A recent study by Klok et al. described pulmonary embolisms (PE) in 25 of 184 ICU patients with COVID-19 (13.6%), 72% of which were in central, lobar or segmental pulmonary arteries, despite standard dose pharmacological prophylaxis [15-16]. In Italy, Lodigiani et al. showed thromboembolic events (venous and arterial) in 7.7% of patients admitted with COVID-19, corresponding to a cumulative rate of 21% [17]. No data are available on the incidence of superficial vein thrombosis in patients with COVID-19 infection.
Mondor’s disease is a rare pathology with an incidence of 1.39%, and is generally found in patients between 21 and 70 years of age. The aetiology is rarely identified [9–12], but Mondor's disease is associated with several conditions including infection, direct trauma, sexual activity, penis injection, cancer, other vein thrombosis, and a deficit of antithrombin III, Protein C and S [9–12]. There are some reports of surgical thrombectomy, but treatment generally includes anticoagulation with low-molecular-weight heparins and occasionally antibiotics, and treatment of the causal aetiology if identified [9–12].

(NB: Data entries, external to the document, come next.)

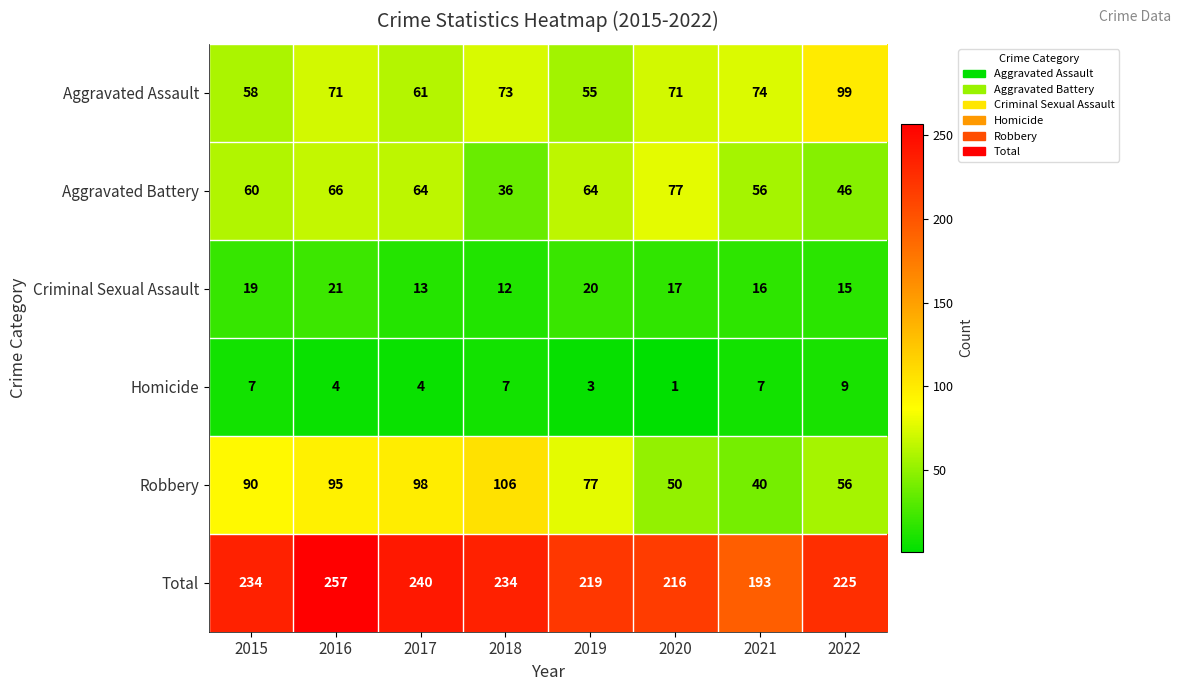

What is the total value across all series at 2021?

386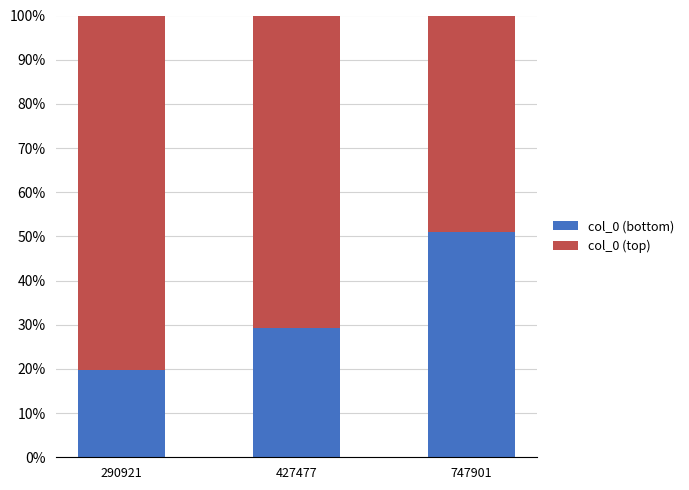

Read the col_0 (bottom) value at 427477.

29.2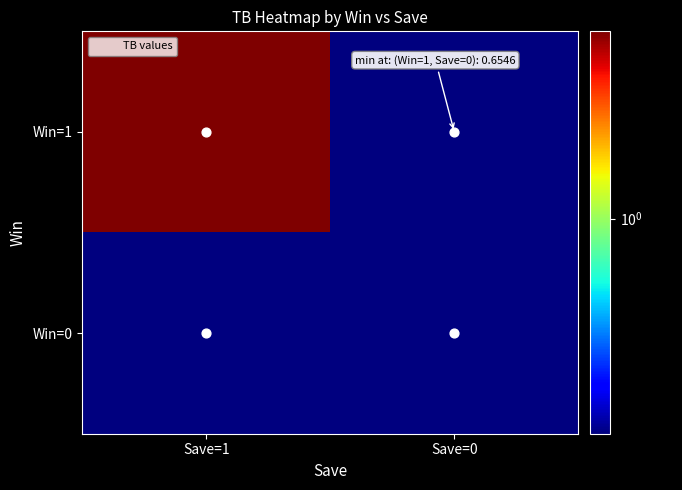

Rank the series at Save=0 from highest to lowest value.

Win=1, Win=0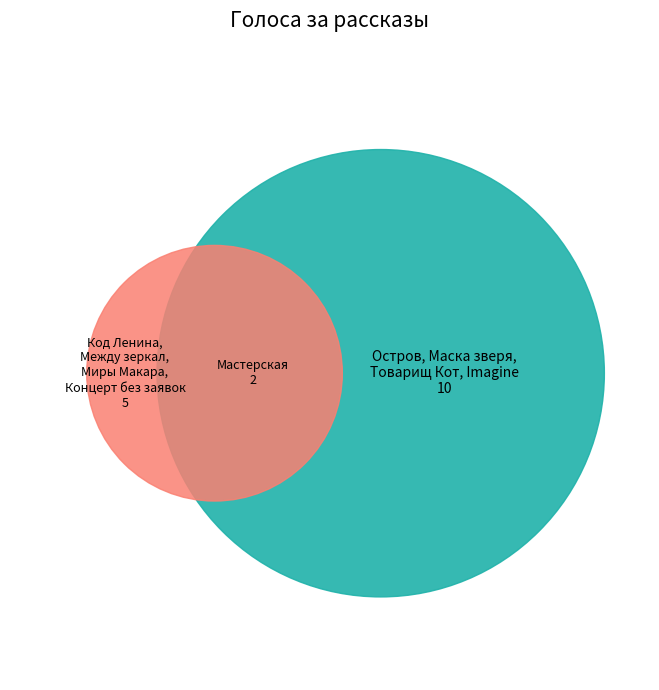

Is there any slice that represents more than half of the pie?

No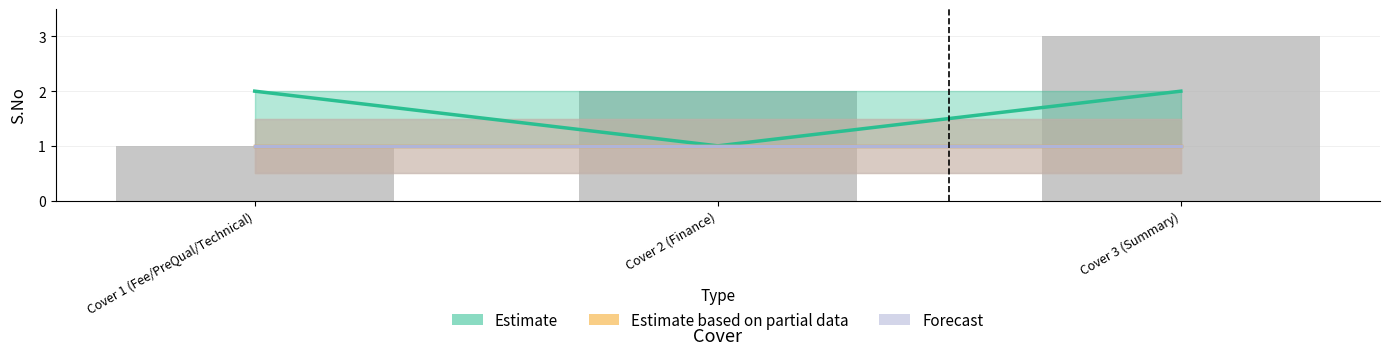

Between Cover 3 (Summary) and Cover 1 (Fee/PreQual/Technical), which is larger?

Cover 3 (Summary)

Our clinical case underlines the fact that SARS-CoV-2 infection is strongly linked to an inflammatory process leading to a prothrombotic state and subsequent risk of arterial and venous pathology. Therefore, in COVID-19 positive patients, the physician must always maintain a high clinical suspicion regarding common and uncommon forms of thrombosis, even in subjects with few risk factors.